Most of the credit for all of this goes to director Johnston, who has an aptitude for the period details, but also for the innate decency and heroism of the average person, something shown in both Steve and Peggy. World War II is, to be fair, a perfect setting for showing this heroism, because to do anything else is unconscionable. Captain America and Agent Carter fight the Nazis because they have no choice; to do anything else would be inhuman. In this, the film is very true to the spirit of Simon and Kirby and the creation of the character.
The romance is also touching and subtle; Peggy’s fonduing with Howard Stark (Cooper, the BEST Howard Stark) is just part of the game she has to play (as later shown in the sadly short lived Agent Carter TV show.) And it all pays off in the heartbreaking (yes) last line of the film “I had a date.” Beautiful, beautiful storytelling.

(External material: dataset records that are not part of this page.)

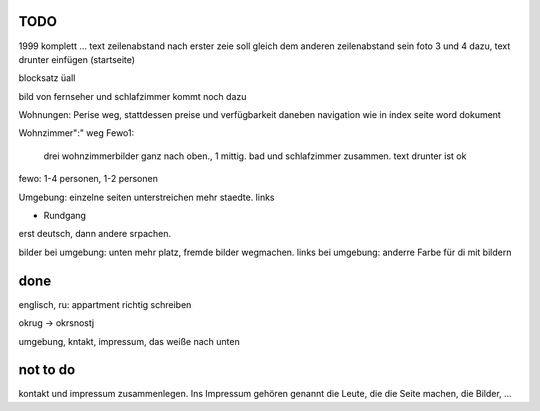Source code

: ﻿
TODO
----

1999 komplett ... text 
zeilenabstand nach erster zeie soll gleich dem anderen zeilenabstand sein
foto 3 und 4 dazu, text drunter einfügen (startseite)

blocksatz üall

bild von fernseher und schlafzimmer kommt noch dazu

Wohnungen: Perise weg, stattdessen preise und verfügbarkeit daneben
navigation wie in index seite word dokument

Wohnzimmer":" weg
Fewo1: 
	drei wohnzimmerbilder ganz nach oben., 1 mittig.
	bad und schlafzimmer zusammen. text drunter ist ok


fewo: 1-4 personen, 1-2 personen

Umgebung: einzelne seiten
unterstreichen mehr staedte. links

+ Rundgang

erst deutsch, dann andere srpachen.

bilder bei umgebung: unten mehr platz, fremde bilder wegmachen.
links bei umgebung: anderre Farbe für di mit bildern


done 
----

englisch, ru: appartment richtig schreiben

okrug -> okrsnostj

umgebung, kntakt, impressum, das weiße nach unten

not to do
---------

kontakt und impressum zusammenlegen. Ins Impressum gehören genannt die Leute, die die Seite machen, die Bilder, ...







 
 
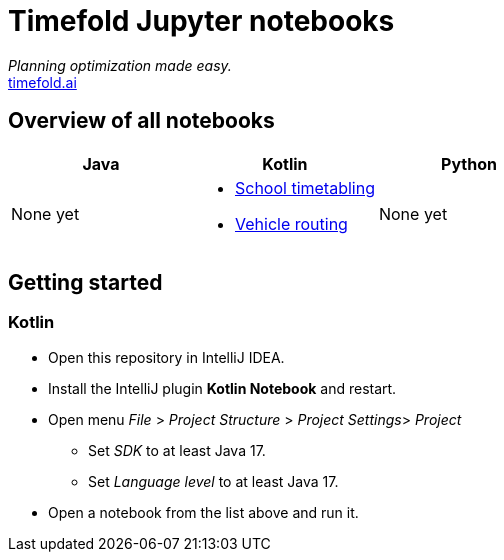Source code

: = Timefold Jupyter notebooks

_Planning optimization made easy._ +
https://timefold.ai[timefold.ai]

== Overview of all notebooks

|===
|Java |Kotlin |Python

a|None yet

a|* link:kotlin/school-timetabling.ipynb[School timetabling]
* link:kotlin/vehicle-routing.ipynb[Vehicle routing]

a|None yet

|===

== Getting started

=== Kotlin

* Open this repository in IntelliJ IDEA.
* Install the IntelliJ plugin *Kotlin Notebook* and restart.
* Open menu _File_ > _Project Structure_ > _Project Settings_> _Project_
** Set _SDK_ to at least Java 17.
** Set _Language level_ to at least Java 17.
* Open a notebook from the list above and run it.

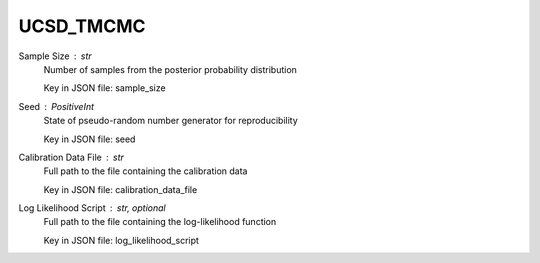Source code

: 
.. _UCSD_TMCMC User Inputs:

UCSD_TMCMC
==========


.. _UCSD_TMCMC sample_size:

Sample Size : *str*
	Number of samples from the posterior probability distribution

	Key in JSON file: sample_size


.. _UCSD_TMCMC seed:

Seed : *PositiveInt*
	State of pseudo-random number generator for reproducibility

	Key in JSON file: seed


.. _UCSD_TMCMC calibration_data_file:

Calibration Data File : *str*
	Full path to the file containing the calibration data

	Key in JSON file: calibration_data_file

	.. seealso::

		`Calibration data file <https://nheri-simcenter.github.io/quoFEM-Documentation/common/user_manual/usage/desktop/UCSD_UQ_TMCMC.html#usage>`_


.. _UCSD_TMCMC log_likelihood_script:

Log Likelihood Script : *str, optional*
	Full path to the file containing the log-likelihood function

	Key in JSON file: log_likelihood_script

	.. seealso::

		`Defining the log-likelihood function <https://nheri-simcenter.github.io/quoFEM-Documentation/common/user_manual/usage/desktop/UCSD_UQ_TMCMC.html#defining-the-log-likelihood-function>`_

Throw in the Howling Commandos, Arnim Zola and the Cosmic Cube and you have a very entertaining movie. There is a weak spot and it’s the actual plot. As mentioned above, The Red Skull just doesn’t hold up to the rest of the movie as a villain, (although more doubling where the hero must fight a villainous version of his powers. Iron Man Vs. Obadiah Stane. The Hulk vs, The Abomination. Thor vs Loki.) It’s also fortunate that Steve isn’t given too much time to mourn for Bucky. That’s all going to come later.
As I was watching this movie, featuring Cap’s determination to be the Best American there could be, I wouldn’t help but think of Wonder Woman. How many times have you read a male writer say he just doesn’t get Wonder Woman and doesn’t see anything interesting about her. Captain America’s origin and powers aren’t that much different from Wonder Woman: he’s been taken from a world and time where he matters to a time when he’s already irrevocably lost the things he dreamed of having. Wonder Woman has come from a world where she is accepted and honored on her own terms to a place where she has to constantly prove herself. But both Cap and Wonder Woman fight on because it’s the right thing to do; it’s what they stand for. My advice to male writers who don’t get Wonder Woman: just pretend you’re writing Captain America.
WOULD I REWATCH: If you’ve read this far you already know the answer is hells to the yeah.
PS: I never really got the Stucky thing but in looking at this still…okay. I guess it was right there all the time. Are Steve and Bucky fonduing? I’ll leave that to you to decide.